How to complete this task: Provide again, from the entries below, every line from the one containing "right knee: (154, 359)" through the one containing "left knee: (256, 361)", exactly as written, and no other line.

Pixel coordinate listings
>>>
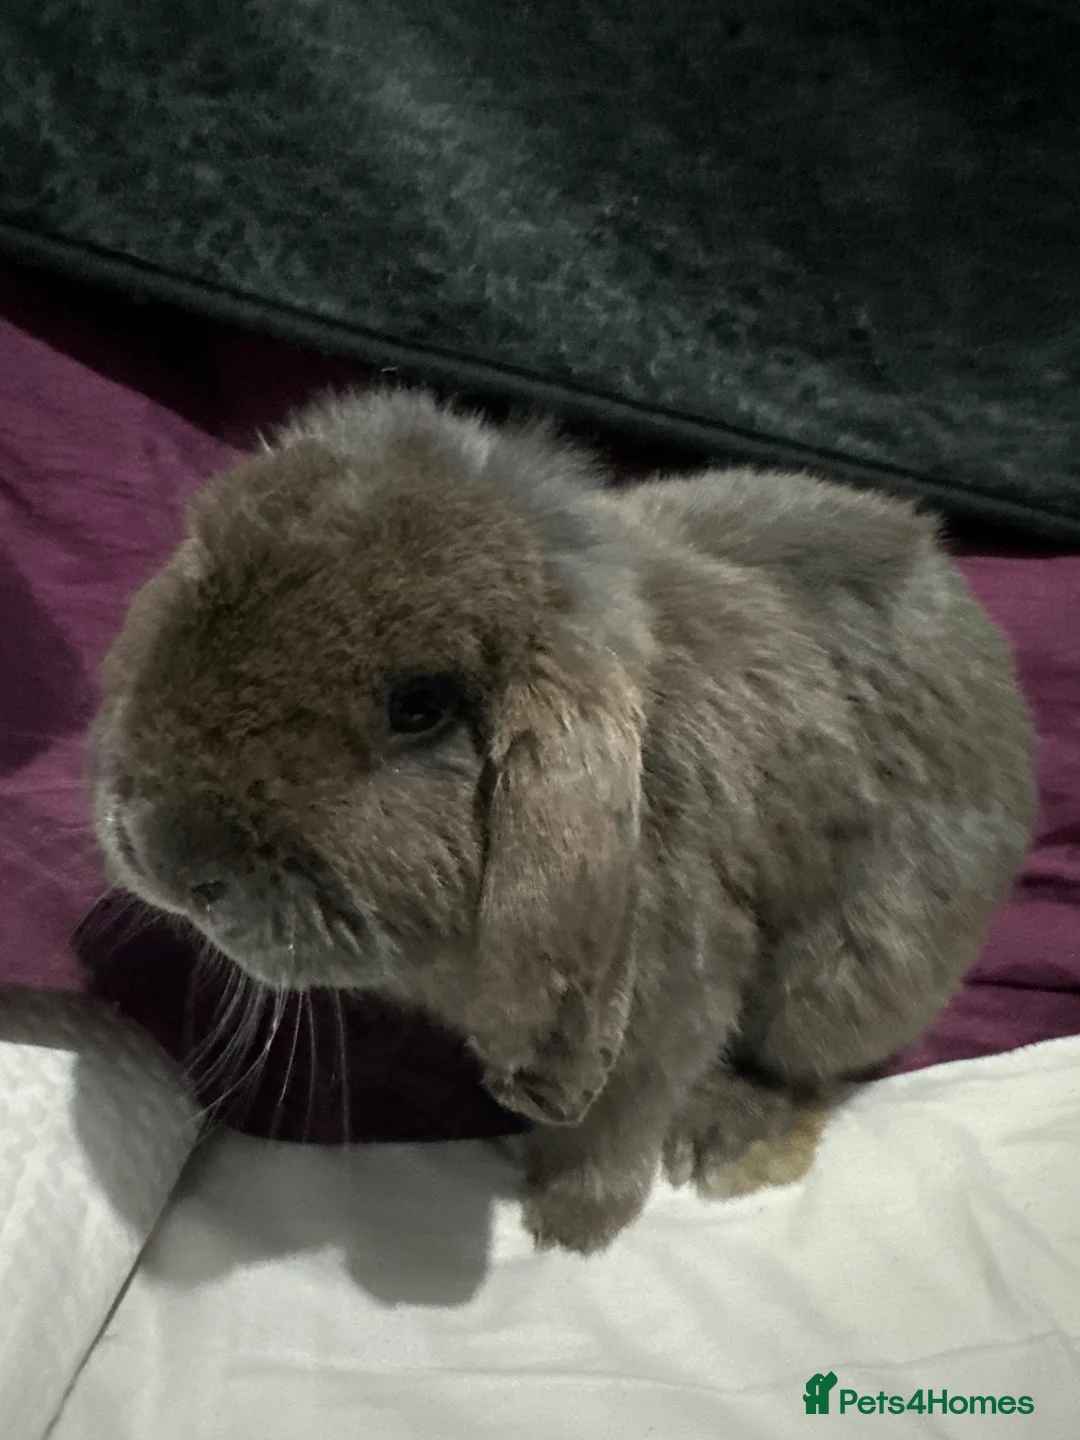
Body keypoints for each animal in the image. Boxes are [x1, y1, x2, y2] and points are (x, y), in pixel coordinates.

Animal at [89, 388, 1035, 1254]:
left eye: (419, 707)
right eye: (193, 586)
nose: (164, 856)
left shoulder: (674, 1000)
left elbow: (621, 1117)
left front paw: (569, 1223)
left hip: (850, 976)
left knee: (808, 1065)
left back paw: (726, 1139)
<<<
>>>
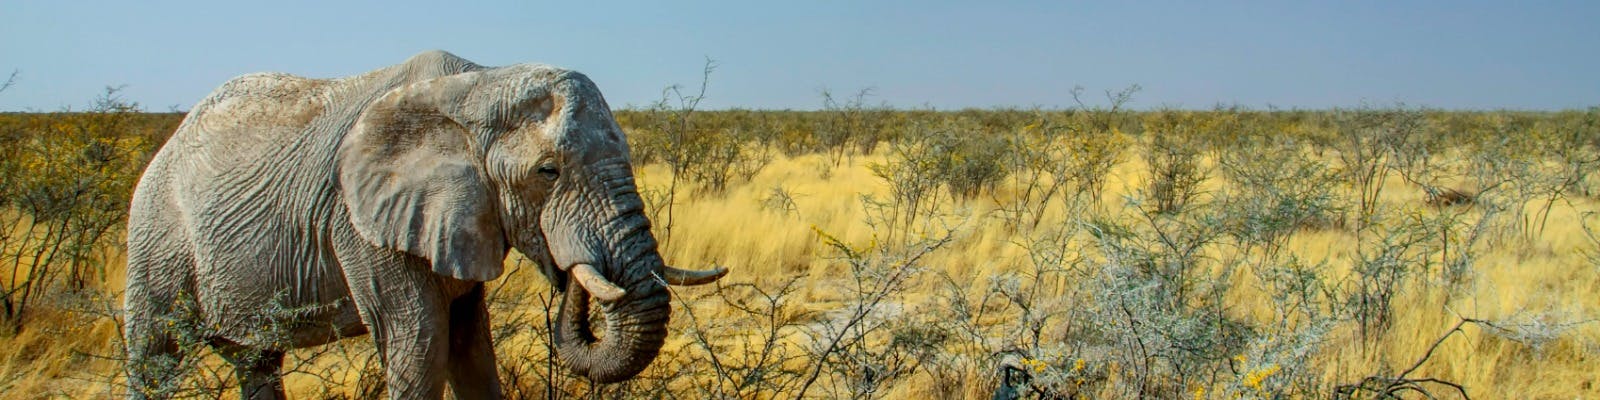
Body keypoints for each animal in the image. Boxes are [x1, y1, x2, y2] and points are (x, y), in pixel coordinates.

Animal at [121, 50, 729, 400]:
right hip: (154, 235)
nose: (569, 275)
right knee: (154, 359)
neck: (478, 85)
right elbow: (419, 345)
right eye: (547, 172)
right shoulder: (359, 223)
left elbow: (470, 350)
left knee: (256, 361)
<<<
Solved problem:
right knee: (154, 359)
neck: (478, 85)
right elbow: (419, 345)
right eye: (547, 172)
right shoulder: (359, 223)
left elbow: (470, 350)
left knee: (256, 361)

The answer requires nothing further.